## [Data to examine]
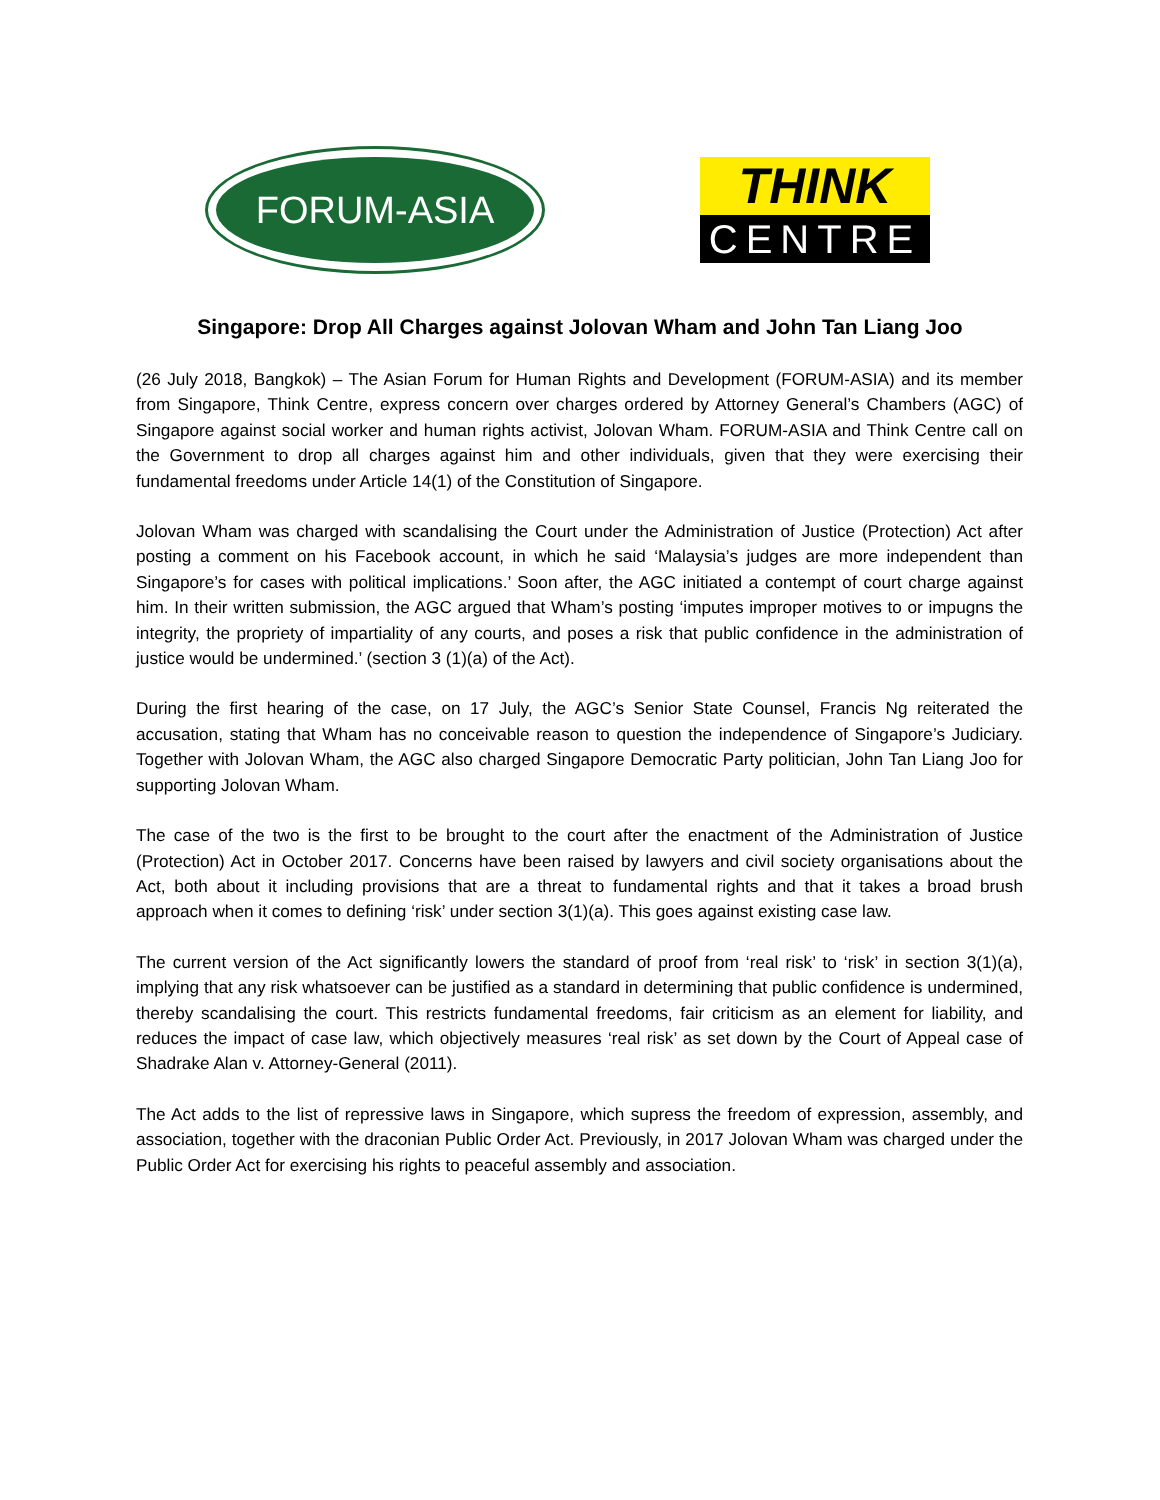FORUM-ASIA
THINK
CENTRE
Singapore: Drop All Charges against Jolovan Wham and John Tan Liang Joo
(26 July 2018, Bangkok) – The Asian Forum for Human Rights and Development (FORUM-ASIA) and its member from Singapore, Think Centre, express concern over charges ordered by Attorney General’s Chambers (AGC) of Singapore against social worker and human rights activist, Jolovan Wham. FORUM-ASIA and Think Centre call on the Government to drop all charges against him and other individuals, given that they were exercising their fundamental freedoms under Article 14(1) of the Constitution of Singapore.
Jolovan Wham was charged with scandalising the Court under the Administration of Justice (Protection) Act after posting a comment on his Facebook account, in which he said ‘Malaysia’s judges are more independent than Singapore’s for cases with political implications.’ Soon after, the AGC initiated a contempt of court charge against him. In their written submission, the AGC argued that Wham’s posting ‘imputes improper motives to or impugns the integrity, the propriety of impartiality of any courts, and poses a risk that public confidence in the administration of justice would be undermined.’ (section 3 (1)(a) of the Act).
During the first hearing of the case, on 17 July, the AGC’s Senior State Counsel, Francis Ng reiterated the accusation, stating that Wham has no conceivable reason to question the independence of Singapore’s Judiciary. Together with Jolovan Wham, the AGC also charged Singapore Democratic Party politician, John Tan Liang Joo for supporting Jolovan Wham.
The case of the two is the first to be brought to the court after the enactment of the Administration of Justice (Protection) Act in October 2017. Concerns have been raised by lawyers and civil society organisations about the Act, both about it including provisions that are a threat to fundamental rights and that it takes a broad brush approach when it comes to defining ‘risk’ under section 3(1)(a). This goes against existing case law.
The current version of the Act significantly lowers the standard of proof from ‘real risk’ to ‘risk’ in section 3(1)(a), implying that any risk whatsoever can be justified as a standard in determining that public confidence is undermined, thereby scandalising the court. This restricts fundamental freedoms, fair criticism as an element for liability, and reduces the impact of case law, which objectively measures ‘real risk’ as set down by the Court of Appeal case of Shadrake Alan v. Attorney-General (2011).
The Act adds to the list of repressive laws in Singapore, which supress the freedom of expression, assembly, and association, together with the draconian Public Order Act. Previously, in 2017 Jolovan Wham was charged under the Public Order Act for exercising his rights to peaceful assembly and association.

## [Required action]
Restate word for word the lines in the material above from the one with "Singapore: Drop All" to the one with "(26 July 2018, Bangkok)"; both of those lines count, and nothing else does.

## [Written solution]
Singapore: Drop All Charges against Jolovan Wham and John Tan Liang Joo
(26 July 2018, Bangkok) – The Asian Forum for Human Rights and Development (FORUM-ASIA) and its member from Singapore, Think Centre, express concern over charges ordered by Attorney General’s Chambers (AGC) of Singapore against social worker and human rights activist, Jolovan Wham. FORUM-ASIA and Think Centre call on the Government to drop all charges against him and other individuals, given that they were exercising their fundamental freedoms under Article 14(1) of the Constitution of Singapore.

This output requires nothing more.